Aim of the exercise => Quote all of the data exactly as given. Skip every picture it contains.

-.-.-

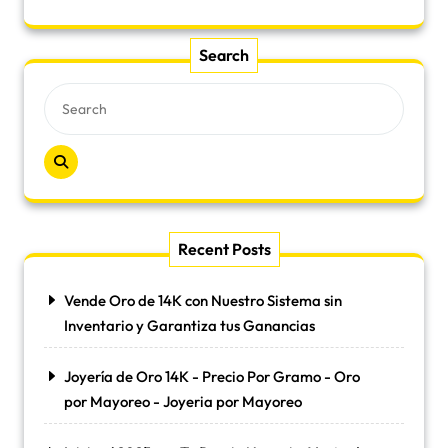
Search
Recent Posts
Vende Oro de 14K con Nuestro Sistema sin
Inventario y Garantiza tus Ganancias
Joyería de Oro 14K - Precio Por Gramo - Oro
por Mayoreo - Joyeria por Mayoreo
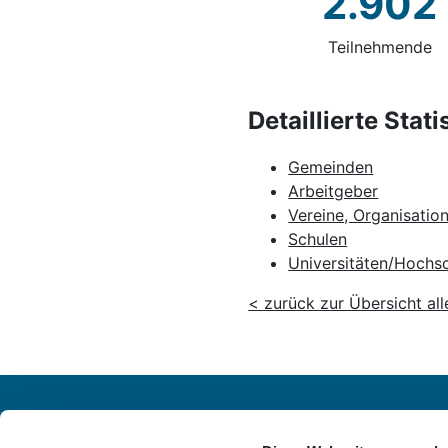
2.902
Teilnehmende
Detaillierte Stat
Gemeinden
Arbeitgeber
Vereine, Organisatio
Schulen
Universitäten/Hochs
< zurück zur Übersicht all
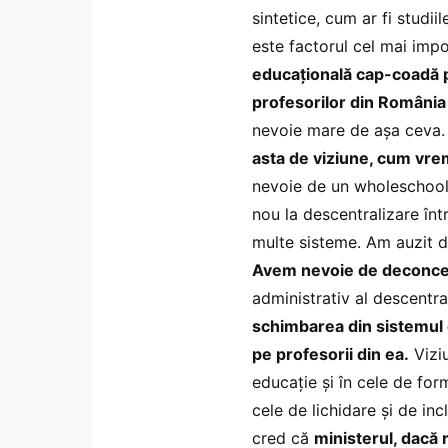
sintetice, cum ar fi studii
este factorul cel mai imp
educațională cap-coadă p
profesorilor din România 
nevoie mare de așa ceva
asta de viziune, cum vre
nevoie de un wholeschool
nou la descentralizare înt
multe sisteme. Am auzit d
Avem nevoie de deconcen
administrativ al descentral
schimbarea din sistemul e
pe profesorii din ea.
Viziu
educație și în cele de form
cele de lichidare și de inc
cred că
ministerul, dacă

-.-.-

Answer below =>
Search
Recent Posts
Vende Oro de 14K con Nuestro Sistema sin
Inventario y Garantiza tus Ganancias
Joyería de Oro 14K - Precio Por Gramo - Oro
por Mayoreo - Joyeria por Mayoreo
2.902
Teilnehmende
Detaillierte Stat
Gemeinden
Arbeitgeber
Vereine, Organisatio
Schulen
Universitäten/Hochs
< zurück zur Übersicht all
sintetice, cum ar fi studii
este factorul cel mai imp
educațională cap-coadă p
profesorilor din România 
nevoie mare de așa ceva
asta de viziune, cum vre
nevoie de un wholeschool
nou la descentralizare înt
multe sisteme. Am auzit d
Avem nevoie de deconcen
administrativ al descentral
schimbarea din sistemul e
pe profesorii din ea.
Viziu
educație și în cele de form
cele de lichidare și de inc
cred că
ministerul, dacă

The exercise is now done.